In the MSR group, only one miRNA, miR-758-3p, was upregulated when compared to the LSR group, whereas three miRNAs (miR-376b-3p, miR-376c-3p, and miR-411) were upregulated in LSR in comparison to the HSR group. The crosstalk between lipid metabolism and innate immunity pathways has a significant role in the development or prevention of atherosclerosis, as suggested previously [30]. The specific upregulation of miR-758-3p in the MSR group could be associated with a moderate increase in cortisol and inflammatory cytokine levels; however, its expression remained unchanged in the HSR group, which had high cortisol and cytokine levels. Therefore, it would be imperative to further study its role in stress resiliency among variable stress responders.

On the other hand, miR-411a-3p/5p were significantly upregulated in the low-cortisol LSR group, which has recently been implicated in the inhibition of inflammation and enhanced recovery in rats following an LPS challenge [31]. This study reported that miRNA-411 attenuated NFκB, thus improving inflammation via JNK pathway inhibition by negatively targeting the pro-inflammatory cytokine IL-18 [31]. Our previous study showed lower cortisol and pro-inflammatory cytokine levels in the LSR group [12], which aligns well the with high expression of miR-411.

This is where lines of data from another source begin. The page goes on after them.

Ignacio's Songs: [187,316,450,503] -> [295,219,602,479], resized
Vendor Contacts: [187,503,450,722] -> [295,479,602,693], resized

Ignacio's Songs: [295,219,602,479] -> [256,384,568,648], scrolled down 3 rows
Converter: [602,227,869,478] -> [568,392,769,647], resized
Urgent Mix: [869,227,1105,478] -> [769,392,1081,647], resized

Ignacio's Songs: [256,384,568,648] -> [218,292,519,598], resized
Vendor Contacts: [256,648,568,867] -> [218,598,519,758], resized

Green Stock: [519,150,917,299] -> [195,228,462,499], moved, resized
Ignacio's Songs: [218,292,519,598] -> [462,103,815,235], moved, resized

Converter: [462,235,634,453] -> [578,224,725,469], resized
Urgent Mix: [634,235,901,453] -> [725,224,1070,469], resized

The other miRNAs (miR-1246, miR-200, miR-223, and miR-29b) were differentially expressed in all variable groups post-LPS immune challenge. These miRNAs were reported earlier in sepsis patients and in many studies aiming to understand the regulation of signaling molecules in the TLR-4 pathway upon LPS exposure [32,33]. These miRNAs were previously associated with immunity and cellular functioning in LPS-stimulated bovine monocytes [34,35], and they target different signaling molecules in the TLR4 pathway that further modulate the efficiency of TLR4 signaling and affect the host innate defense against microbial pathogenesis [11,36]. We found that the expression of miRNA-1246 was significantly higher in the LSR group compared to HSR post-LPS immune challenge. Recently, miR-1246 was reported to regulate cellular apoptosis in dairy cattle under heat stress and is suggested to have a potential role in stress management [37]. On the other hand, miRNA-29b was higher in HSR animals compared to the LSR group, and it is known to regulate glucose metabolism and natural killer cell function and is involved in the inhibition of the Th1-cell-mediated immune response [38,39]. These results agree well with the high levels of anti-inflammatory cytokines (IL-10 and IL-4) in the HSR group [12]. Moreover, the high abundance of miRNA-29 expression was previously associated with high-performance dairy cows and is known to increase the availability of branched-chain essential amino acids, hence activating the mTOR signaling pathway [40]. Given this, it would be interesting to investigate the performance of these variable stress responders in terms of meat production, milk production and quality, and neonatal health.

In conclusion, the present study identified several key miRNAs associated with the acute-phase response of lambs post-LPS challenge. There were 48 differentially expressed miRNAs in the HSR group, 46 in the MSR group, and 49 in the LSR sheep group as compared to the control group (T0). The extreme phenotypes, HSR and LSR, had different expression patterns of miRNAs, and functional analysis depicted different classes of pathways enriched in these phenotypes. In the HSR group, three miRNAs (miR-485-5p, miR-1193-5p, and miR-3957-5p) were significantly (p < 0.05) upregulated, while three miRNAs (miR-376b-3p, miR-376c-3p, and miR-411b-5p) were downregulated (p < 0.05) as compared to the LSR group. Together, our study indicates that miRNA expression plays an indispensable role in the stress response. The identified miRNAs play an important role in modulating immune and stress responses and could contribute to individual differences in stress resiliency. Yet, in many of these cases, the molecular mechanisms remain unclear and should be investigated further to elucidate these fundamental roles of miRNAs in controlling mRNA regulation during LPS stress.